What’s a CAA? VidCon, Cannes Lions, and Hard Questions
Leverage indie film has never had to build, on display at the industry gatherings that are reshaping what counts as proof in Hollywood.
by Dana Harris-Bridson · IndieWireMore than an hour after VidCon registration was scheduled to begin June 25, the doors weren’t open and the entry line snaked back and forth in front of the Anaheim Convention Center until it lost all shape and collapsed into a swirling crowd. The problem was benign — something to do with the fire marshal — but it looked like the overwhelming assembly of towheaded kids, pink-sneakered tweens, gothy teens, obsessed grownups, loving parents, and sweltering costumes would never get inside.
Some 6,000 miles away, Cannes Lions was on day four of its extraordinary transition from annual advertising boondoggle into a full-on creators-go-Hollywood takeover. (That’s still a work in progress. Although CAA showed up at Lions for the first time with a $250 million creator fund, creator manager Naomi Lennon said she spoke to a Gen Z executive who asked, “What is a CAA?”)

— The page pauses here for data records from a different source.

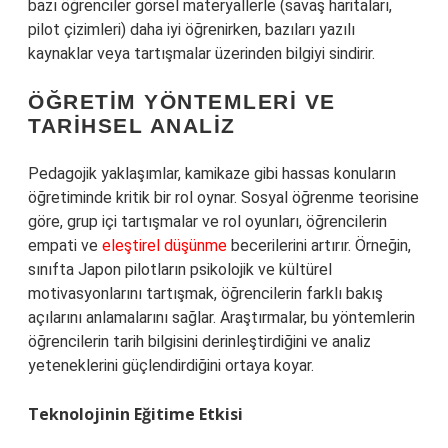
bazı öğrenciler görsel materyallerle (savaş haritaları,
pilot çizimleri) daha iyi öğrenirken, bazıları yazılı
kaynaklar veya tartışmalar üzerinden bilgiyi sindirir.
ÖĞRETIM YÖNTEMLERI VE
TARIHSEL ANALIZ
Pedagojik yaklaşımlar, kamikaze gibi hassas konuların
öğretiminde kritik bir rol oynar. Sosyal öğrenme teorisine
göre, grup içi tartışmalar ve rol oyunları, öğrencilerin
empati ve
eleştirel düşünme
becerilerini artırır. Örneğin,
sınıfta Japon pilotların psikolojik ve kültürel
motivasyonlarını tartışmak, öğrencilerin farklı bakış
açılarını anlamalarını sağlar. Araştırmalar, bu yöntemlerin
öğrencilerin tarih bilgisini derinleştirdiğini ve analiz
yeteneklerini güçlendirdiğini ortaya koyar.
Teknolojinin Eğitime Etkisi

Two events with the same story from different perspectives. But to my mind, it’s that cadre of squirrelly fans who represent the real power. None of this happens without their attention, which now fuels everything from “Backrooms” to brand storytelling.
It’s also a marketplace with its own terms of entry and that room is filled with people who hold cards most indie filmmakers have never touched.

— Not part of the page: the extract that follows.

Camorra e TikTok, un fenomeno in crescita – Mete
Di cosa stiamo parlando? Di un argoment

Every Creator is a Startup
Former VidCon CEO Jim Louderback has witnessed this creator conference since 2010, when VidCon was 1,500 people in a hotel basement across the street from CAA. He said they felt like they were in on a secret nobody else understood yet.
“Every creator over a certain level is the CEO of a startup company,” said Louderback, who publishes the foundational newsletter Inside the Creator Economy. “But unlike entrepreneurs, a lot of them never had a job except being a creator.”
That means they do everything. They create, they sell, they figure out product-market fit, they optimize their business. The VidCon Industry Track was full of panels centered on practical concerns: product economics, creator partnerships, brand development. A metrics panel walked through sophisticated audience analytics at a rapid clip, delivered not to high-level marketers but directly to the people whose careers depend on understanding it.
All that education builds toward the thing every filmmaker wants: the ability to control how their story is told.
The Deal Disney Didn’t See Coming
At VidCon I also met Gregg Bywalski, the Paris-based managing director of the global holding company Webedia. It represents hundreds of companies, brands, and their creators, and he told me a story.
The Webedia-repped Inoxtag, a French creator with 9.4 million subscribers, made a documentary for his YouTube channel about his attempt to climb Everest. In September 2024, MK2 agreed to distribute “Kaizen” in theaters for one night. It sold 350,000 tickets in a single day across 1,000 screenings, crashing the websites of every exhibitor. The next day it was posted to YouTube, where it saw more than 10 million views in 24 hours.
I knew that part, but what I didn’t know was Disney+ later wanted to license the film. The deal demanded exclusivity, which meant taking it down from YouTube. Inoxtag refused; that would break a promise to his fans.
Said Bywalski. “I don’t think they’re used to that kind of answer.”
As to what happened next — well, now you can watch “Kaizen” on Disney+ and on Inoxtag’s YouTube channel. “I think it was just a natural position for [Inoxtag], not a strong reaction in his mind, the way it registered for us,” Bywalski said. “To him it was simply the obvious stance.”
Indie filmmaking has no equivalent and next to that kind of leverage, it looks incredibly vulnerable.
The Open Question
Indie film and the creator economy are not the same thing, and collapsing them would serve no one. But what indie filmmakers traditionally carry — festival pedigree, critical esteem, institutional backing — depends on a system that’s under pressure from multiple directions.
Watch time is becoming a greenlight metric in its own right. At VidCon, a major platform executive said the data he weighs most heavily when deciding whether to develop something is accumulated time spent with the creator’s existing content.
Filmmakers don’t have that, of course, but metrics don’t always contain themselves to the context in which they were introduced. (Opening-weekend box office began as a financial planning tool.) A credible signal in a creator negotiation can feel like a signal everywhere because the evaluators don’t change.
Actors have experienced this phenomenon for years. Submitting for an audition means including your social stats across multiple platforms, and casting agents may filter by audience thresholds. Treating followers as a primary filter is an opportunity for distortion, but it’s also a hard number in an industry that’s desperate for them.
That’s why indie filmmakers may find themselves holding credentials in a language fewer people speak. No one needs a policy decision for this to happen. It just drifts into the criteria and by the time anyone notices, it’s the norm.
Inoxtag built years of trust with millions before he ever sat across from Disney. That’s what let him say no and mean it. A filmmaker without the audience or fluency doesn’t have the same no.
It’s unclear whether that’s a crisis or just a transition. Inoxtag’s leverage wasn’t a claim anyone made on his behalf; it was 350,000 tickets and 10 million views. Indie film has always made its case with what critics and juries said about the work. Whether it can make that case with what audiences do instead remains open.